Paul Simon
Graceland: 25th Anniversary

“I have reason to believe we all will be received in Graceland.” A tentative, but clear assertion for the injection of African and world music into the MTV generation’s psyche. About a year after Live Aid, in the gathering flurry of AIDS, underneath a cloud of Reagan-induced punk and Dionysian hairspray-tainted metal, Paul Simon travelled to apartheid-torn South Africa to record an album with musicians in a land that could barely be shrugged at by pop music consumers. This was well after Peter Gabriel’s “Biko,” a brooding, dark, and all too real-life protest song about the eponymous apartheid activist. In contrast to the sinister feel of the Gabriel ode, Simon’s composition would be undoubtedly happy, sunny, and fancy-free.

However, underneath all those joyful jams, Simon managed to slip in plenty of metaphor and social critique. The leadoff track, “Boy in the Bubble,” starts with a folky accordion riff and leads innocently to a rousing jig. There’s plenty of room for lyrics about a cute girl with a ribbon in her hair or something, but instead Simon croons a picture of a bomb blast in an urban war zone, meaning you could easily miss because you were too busy dancing.

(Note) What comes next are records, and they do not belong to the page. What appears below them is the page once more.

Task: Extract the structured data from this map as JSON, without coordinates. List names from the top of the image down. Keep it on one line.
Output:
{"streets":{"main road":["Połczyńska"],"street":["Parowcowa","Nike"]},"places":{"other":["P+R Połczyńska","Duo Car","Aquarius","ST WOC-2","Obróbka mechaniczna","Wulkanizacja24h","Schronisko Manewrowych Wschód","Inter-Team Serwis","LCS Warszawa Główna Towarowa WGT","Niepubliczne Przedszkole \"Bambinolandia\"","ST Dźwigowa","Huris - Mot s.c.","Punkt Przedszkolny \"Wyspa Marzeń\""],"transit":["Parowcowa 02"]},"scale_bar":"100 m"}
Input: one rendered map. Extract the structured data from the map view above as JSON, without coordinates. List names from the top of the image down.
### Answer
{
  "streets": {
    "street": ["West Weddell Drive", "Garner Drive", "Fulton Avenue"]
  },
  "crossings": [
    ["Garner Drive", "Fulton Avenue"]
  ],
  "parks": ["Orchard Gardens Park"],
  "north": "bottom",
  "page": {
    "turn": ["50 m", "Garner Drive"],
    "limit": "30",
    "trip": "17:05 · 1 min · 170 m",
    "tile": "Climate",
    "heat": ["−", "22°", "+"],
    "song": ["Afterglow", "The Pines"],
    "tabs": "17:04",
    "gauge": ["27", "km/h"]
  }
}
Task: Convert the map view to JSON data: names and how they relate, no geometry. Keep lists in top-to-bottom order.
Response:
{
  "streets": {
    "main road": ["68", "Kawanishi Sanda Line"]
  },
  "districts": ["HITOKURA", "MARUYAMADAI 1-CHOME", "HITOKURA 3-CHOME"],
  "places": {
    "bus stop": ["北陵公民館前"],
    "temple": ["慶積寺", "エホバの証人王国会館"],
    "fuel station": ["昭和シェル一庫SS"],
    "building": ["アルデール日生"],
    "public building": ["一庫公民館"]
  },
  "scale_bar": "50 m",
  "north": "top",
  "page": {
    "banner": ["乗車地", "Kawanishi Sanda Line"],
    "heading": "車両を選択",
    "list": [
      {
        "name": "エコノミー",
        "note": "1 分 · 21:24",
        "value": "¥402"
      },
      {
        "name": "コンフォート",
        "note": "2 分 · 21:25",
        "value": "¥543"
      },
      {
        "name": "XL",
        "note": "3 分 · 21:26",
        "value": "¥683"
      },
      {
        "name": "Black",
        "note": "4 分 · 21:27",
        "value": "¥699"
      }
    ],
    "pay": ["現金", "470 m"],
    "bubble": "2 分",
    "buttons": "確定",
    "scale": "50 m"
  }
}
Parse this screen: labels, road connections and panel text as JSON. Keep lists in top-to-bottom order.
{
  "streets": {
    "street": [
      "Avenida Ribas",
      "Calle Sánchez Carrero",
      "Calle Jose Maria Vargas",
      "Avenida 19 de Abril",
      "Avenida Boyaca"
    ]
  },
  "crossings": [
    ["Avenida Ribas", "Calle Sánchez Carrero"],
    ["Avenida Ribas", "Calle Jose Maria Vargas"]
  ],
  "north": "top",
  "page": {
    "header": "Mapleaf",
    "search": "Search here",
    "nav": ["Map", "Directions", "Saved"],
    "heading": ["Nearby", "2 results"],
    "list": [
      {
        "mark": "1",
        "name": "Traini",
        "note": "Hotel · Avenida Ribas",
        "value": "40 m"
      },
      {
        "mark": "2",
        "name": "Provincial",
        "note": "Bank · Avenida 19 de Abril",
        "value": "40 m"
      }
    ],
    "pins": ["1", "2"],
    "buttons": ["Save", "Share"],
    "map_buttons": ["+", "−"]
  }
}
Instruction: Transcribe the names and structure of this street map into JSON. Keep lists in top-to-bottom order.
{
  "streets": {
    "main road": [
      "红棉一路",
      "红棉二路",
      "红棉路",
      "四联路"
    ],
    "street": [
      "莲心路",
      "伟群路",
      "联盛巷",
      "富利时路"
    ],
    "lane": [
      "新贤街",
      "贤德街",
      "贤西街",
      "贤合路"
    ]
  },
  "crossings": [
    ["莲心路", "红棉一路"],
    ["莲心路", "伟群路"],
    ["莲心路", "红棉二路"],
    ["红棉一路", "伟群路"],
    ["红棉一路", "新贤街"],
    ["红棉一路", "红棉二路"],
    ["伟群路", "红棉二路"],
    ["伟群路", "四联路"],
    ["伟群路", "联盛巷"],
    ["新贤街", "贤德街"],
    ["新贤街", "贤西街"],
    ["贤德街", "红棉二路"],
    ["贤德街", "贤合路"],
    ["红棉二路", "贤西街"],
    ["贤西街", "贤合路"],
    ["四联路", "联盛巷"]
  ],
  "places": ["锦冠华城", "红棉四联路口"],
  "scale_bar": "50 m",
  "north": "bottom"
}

The commentary doesn’t end there; the title track’s journey to Elvis’ home is fraught with memories of a broken marriage and populated by the gorgeous dregs of the American dream. “You Can Call Me Al,” contrary to the comedic video (the bass isn’t played by Chevy Chase, it’s Bakithi Kumalo), depicts people looking back on their lives, wondering why they didn’t get the attention they needed desperately, with the aging “foreign man” afraid to end up in a “cartoon graveyard.” Simon is known for more than pop music—just look at his pre-solo catalog with Art Garfunkel—but this was the song that landed him on MTV, in khakis and deck shoes.

And then you get to “Homeless,” the song that made Ladysmith Black Mambazo a household name (at least in my household), the song that brought a thousand voices into harmonies we had no idea could exist. We also had no idea what they were singing, but the soul of the song was obvious. It was obvious that it was something that we would only ever have experienced because Paul Simon defied the artistic boycott of South Africa to bring this music to the world. He wasn’t exploiting them like old blues men, he was giving them a lift up to the white-dominated world of popular music. There was no looking back for Ladysmith Black Mambazo; it seems like they were all over late-night television for the whole of the ’80s.

As for the extra songs in this deluxe reissue, do we really need them? Graceland is a solid record, but it’s nice to hear how the songs worked their way into existence. So, yes, it is worthwhile having a demo version of “You Can Call Me Al” and an alternate take of “Diamonds on the Soles of Her Shoes.” Plus, there’s plenty of song explanation on the accompanying DVD. The rehearsal footage makes it absolutely clear, if it wasn’t from the actual album, that bassist Bakithi Kumalo was the glue that held the band together. He translates to the non-English speakers for Paul Simon; he nods to the other players for changes; he keeps his head moving to anchor the beat; and he sure knows how to pull off a three-finger slide on the bass. As a whole package, the 25th Anniversary edition of Graceland is thorough and tasteful, and thankfully avoids the masturbatory weakness of the majority of reissues. Graceland can stand on its own, but maybe the youngsters who think that Vampire Weekend came up with this sound will now get a chance to hear the truth.